Top of Source information

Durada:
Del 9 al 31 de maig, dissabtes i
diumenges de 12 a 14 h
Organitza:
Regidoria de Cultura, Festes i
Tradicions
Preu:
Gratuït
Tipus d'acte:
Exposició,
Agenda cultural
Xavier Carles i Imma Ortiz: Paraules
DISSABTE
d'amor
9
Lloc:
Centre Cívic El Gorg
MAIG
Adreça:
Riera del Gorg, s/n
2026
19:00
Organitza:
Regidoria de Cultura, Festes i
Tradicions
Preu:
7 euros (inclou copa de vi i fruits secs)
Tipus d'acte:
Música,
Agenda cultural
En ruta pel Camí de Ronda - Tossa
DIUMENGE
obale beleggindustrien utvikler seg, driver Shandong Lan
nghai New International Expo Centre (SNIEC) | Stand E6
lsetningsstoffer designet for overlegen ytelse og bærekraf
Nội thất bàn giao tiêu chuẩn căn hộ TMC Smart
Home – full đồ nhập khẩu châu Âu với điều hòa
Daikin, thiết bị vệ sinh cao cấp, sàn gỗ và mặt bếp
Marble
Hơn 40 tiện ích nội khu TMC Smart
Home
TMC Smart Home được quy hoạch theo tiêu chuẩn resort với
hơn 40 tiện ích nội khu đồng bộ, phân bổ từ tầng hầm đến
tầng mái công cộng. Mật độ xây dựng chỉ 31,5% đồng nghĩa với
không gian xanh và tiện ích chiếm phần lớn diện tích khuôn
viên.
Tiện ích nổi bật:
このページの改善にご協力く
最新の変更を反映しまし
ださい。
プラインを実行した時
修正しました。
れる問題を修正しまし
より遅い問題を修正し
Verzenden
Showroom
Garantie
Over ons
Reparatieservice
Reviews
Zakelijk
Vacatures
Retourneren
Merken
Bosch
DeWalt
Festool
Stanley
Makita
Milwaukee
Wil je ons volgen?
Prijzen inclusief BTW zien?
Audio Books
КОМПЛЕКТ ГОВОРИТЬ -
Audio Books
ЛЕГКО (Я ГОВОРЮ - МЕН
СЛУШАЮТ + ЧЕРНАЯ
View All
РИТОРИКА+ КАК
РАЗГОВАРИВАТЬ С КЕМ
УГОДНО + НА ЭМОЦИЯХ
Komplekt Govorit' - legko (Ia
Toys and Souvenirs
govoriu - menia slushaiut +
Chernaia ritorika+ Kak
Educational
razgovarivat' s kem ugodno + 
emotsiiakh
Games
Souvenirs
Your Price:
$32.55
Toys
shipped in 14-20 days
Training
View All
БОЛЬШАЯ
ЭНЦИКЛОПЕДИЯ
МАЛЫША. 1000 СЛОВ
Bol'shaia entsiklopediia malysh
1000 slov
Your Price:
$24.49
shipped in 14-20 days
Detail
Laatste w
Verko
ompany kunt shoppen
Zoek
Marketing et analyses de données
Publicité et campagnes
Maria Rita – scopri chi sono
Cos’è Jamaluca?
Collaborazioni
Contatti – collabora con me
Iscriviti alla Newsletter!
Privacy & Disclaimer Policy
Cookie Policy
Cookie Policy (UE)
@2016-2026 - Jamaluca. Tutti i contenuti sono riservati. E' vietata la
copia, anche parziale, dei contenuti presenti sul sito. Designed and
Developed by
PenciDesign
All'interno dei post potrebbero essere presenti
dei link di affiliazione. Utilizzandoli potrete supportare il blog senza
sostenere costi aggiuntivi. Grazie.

Bottom of Source information

Repeat only the stretch of lines that begins at the line containing "Cos’è Jamaluca?" and ends at the last line above, both included.

Cos’è Jamaluca?
Collaborazioni
Contatti – collabora con me
Iscriviti alla Newsletter!
Privacy & Disclaimer Policy
Cookie Policy
Cookie Policy (UE)
@2016-2026 - Jamaluca. Tutti i contenuti sono riservati. E' vietata la
copia, anche parziale, dei contenuti presenti sul sito. Designed and
Developed by
PenciDesign
All'interno dei post potrebbero essere presenti
dei link di affiliazione. Utilizzandoli potrete supportare il blog senza
sostenere costi aggiuntivi. Grazie.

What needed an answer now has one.